I think it may be premature to say peak inflation is behind us. Too many unknowns.
Friedman is a horse’s ass.
A scheme to deny SS cola payment for next year?
Let us not forget that Democrats will print money whenever they need it, and to buy votes. It will not stop.
Biden has in reased the US money supply 36% since taking office. Only a devaluation of the dollar can mask inflation. SPX is up 29%. NASDAQ up 19%. Gold us up 7%. Tesla is beating inflation and BTC as well.
With layoffs and wage deflation we are going to wish for the days we had only 5% inflation.
As long as the Bidenistas maintain their war on petroleum the price of fuel will continue to rise.
As long as fuel prices keep rising the price of everything transported by fuel powered trucks, trains, boats and planes will increase.
Try to think of anything in your home that was not transported that way.
When the prices of virtually every commodity on earth rises the dollar purchases less.
By any sane definition, that is inflation.
It’s also one of the most nonsensical articles I’ve seen in months.
Gasoline is at it’s highest point in history. Trucks are sitting empty. Shelves are empty in some places.
So the transportation costs are the highest in history. Shortages are present.

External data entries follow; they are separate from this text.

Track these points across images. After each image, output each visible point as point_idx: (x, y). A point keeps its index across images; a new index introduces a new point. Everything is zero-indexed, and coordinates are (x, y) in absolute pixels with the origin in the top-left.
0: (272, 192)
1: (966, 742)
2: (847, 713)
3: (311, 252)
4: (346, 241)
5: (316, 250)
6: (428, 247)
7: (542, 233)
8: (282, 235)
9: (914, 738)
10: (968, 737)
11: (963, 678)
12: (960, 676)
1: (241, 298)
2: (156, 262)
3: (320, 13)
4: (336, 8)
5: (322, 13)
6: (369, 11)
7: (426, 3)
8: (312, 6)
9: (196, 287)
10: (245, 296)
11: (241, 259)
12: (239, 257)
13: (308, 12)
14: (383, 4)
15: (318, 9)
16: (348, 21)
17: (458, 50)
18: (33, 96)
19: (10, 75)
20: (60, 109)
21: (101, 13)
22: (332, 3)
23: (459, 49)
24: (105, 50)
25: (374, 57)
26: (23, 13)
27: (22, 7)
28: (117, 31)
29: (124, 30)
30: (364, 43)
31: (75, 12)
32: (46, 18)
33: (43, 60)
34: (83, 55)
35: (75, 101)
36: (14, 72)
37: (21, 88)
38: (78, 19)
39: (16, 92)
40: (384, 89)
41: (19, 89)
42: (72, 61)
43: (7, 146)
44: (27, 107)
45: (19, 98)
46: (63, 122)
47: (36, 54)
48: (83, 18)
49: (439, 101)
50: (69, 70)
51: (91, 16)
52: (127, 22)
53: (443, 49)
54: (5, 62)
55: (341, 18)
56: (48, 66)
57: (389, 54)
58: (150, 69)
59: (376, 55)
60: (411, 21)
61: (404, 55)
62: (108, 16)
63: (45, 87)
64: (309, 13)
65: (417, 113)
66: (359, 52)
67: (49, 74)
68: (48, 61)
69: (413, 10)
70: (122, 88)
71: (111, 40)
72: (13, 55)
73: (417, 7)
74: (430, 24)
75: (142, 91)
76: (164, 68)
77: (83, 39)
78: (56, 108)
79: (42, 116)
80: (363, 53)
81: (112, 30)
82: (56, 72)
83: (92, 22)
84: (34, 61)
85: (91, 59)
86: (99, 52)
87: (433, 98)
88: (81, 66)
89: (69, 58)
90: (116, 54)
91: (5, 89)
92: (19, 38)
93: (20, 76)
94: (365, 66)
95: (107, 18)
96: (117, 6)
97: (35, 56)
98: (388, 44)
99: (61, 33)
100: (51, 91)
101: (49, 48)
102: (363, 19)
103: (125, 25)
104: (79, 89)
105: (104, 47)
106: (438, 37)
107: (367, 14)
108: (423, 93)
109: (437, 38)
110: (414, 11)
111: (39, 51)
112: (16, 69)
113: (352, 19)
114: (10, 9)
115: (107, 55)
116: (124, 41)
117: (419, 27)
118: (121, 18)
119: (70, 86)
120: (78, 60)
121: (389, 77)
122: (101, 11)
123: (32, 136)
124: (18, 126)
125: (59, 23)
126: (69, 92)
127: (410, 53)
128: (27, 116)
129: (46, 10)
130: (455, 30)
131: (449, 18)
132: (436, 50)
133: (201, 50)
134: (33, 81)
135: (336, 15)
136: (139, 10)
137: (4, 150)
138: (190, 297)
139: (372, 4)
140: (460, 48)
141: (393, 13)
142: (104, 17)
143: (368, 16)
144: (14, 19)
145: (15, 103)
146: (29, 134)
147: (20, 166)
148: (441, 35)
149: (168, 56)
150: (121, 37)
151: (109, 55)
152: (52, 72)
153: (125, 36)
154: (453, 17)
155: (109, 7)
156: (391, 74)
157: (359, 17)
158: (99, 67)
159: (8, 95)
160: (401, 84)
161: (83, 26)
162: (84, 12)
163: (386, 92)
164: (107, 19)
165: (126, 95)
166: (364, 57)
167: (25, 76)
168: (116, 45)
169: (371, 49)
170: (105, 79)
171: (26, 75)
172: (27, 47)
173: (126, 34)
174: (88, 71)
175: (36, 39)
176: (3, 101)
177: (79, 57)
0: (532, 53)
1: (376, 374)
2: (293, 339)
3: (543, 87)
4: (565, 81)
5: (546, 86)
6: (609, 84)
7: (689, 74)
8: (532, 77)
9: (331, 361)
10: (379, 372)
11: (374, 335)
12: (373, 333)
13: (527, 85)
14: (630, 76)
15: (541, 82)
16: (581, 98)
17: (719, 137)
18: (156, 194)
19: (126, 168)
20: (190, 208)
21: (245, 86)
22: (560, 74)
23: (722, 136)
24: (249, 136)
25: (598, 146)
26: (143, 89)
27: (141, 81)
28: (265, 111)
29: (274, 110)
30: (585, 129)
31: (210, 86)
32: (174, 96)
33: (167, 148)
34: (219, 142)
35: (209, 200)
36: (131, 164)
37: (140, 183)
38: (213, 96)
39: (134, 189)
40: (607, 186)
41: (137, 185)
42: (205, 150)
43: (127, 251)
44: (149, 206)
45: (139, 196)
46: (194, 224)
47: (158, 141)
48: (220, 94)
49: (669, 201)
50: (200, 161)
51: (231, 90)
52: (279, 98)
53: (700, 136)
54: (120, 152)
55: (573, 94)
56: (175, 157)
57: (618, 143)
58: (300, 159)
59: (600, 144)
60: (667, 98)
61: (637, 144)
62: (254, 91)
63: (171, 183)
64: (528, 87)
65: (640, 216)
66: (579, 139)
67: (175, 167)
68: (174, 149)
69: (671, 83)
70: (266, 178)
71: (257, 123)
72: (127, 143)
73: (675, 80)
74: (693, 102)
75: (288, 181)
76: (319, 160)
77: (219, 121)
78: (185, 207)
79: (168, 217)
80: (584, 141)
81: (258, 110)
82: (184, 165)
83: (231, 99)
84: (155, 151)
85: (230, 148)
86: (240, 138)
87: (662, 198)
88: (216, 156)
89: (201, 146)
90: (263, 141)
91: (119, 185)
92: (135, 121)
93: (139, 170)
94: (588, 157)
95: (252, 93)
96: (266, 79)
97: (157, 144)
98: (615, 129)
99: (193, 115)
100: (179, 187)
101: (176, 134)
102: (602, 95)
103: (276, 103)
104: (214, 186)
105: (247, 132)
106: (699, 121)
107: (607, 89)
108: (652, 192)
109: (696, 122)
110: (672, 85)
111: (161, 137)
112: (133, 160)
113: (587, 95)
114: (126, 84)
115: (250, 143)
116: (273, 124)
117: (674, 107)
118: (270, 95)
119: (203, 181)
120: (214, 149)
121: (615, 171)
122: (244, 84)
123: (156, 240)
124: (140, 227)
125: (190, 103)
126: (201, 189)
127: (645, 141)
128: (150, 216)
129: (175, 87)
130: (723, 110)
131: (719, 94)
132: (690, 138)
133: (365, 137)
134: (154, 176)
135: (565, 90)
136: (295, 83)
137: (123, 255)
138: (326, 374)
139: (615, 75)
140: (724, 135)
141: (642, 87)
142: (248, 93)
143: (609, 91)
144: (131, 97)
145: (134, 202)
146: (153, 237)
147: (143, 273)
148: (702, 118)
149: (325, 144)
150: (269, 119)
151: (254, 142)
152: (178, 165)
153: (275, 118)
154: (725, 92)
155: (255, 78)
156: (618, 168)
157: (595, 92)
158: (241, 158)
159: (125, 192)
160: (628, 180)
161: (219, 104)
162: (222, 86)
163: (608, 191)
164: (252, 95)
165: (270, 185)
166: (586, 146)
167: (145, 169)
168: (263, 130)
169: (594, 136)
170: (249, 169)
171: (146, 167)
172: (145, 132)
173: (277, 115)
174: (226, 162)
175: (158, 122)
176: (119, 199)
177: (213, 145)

What happens to the price of something in short demand? What happens to
the price of something that has to be trucked in paying the highest shipping costs ever? What happens to our currency when it is printed faster than ever
with no end in sight?
My advice to the author is put down the airplane glue and push away from the table.
They are doing the great recession all over again. Housing bubble, wipe out the stock market, and destroy all our gains over the past 15 years.
Deflation is what happened last time after the crash.
PPI is higher than CPI, roughly 11% vs 8%. PPI is upstream from CPI. Producer prices cascade down to Consumer prices.
Along with flooding dollars into the market, we’re experiencing a shortage of commodities.
We will need to produce more before normalization. Worker productivity fell 7.5% in Q1 2022.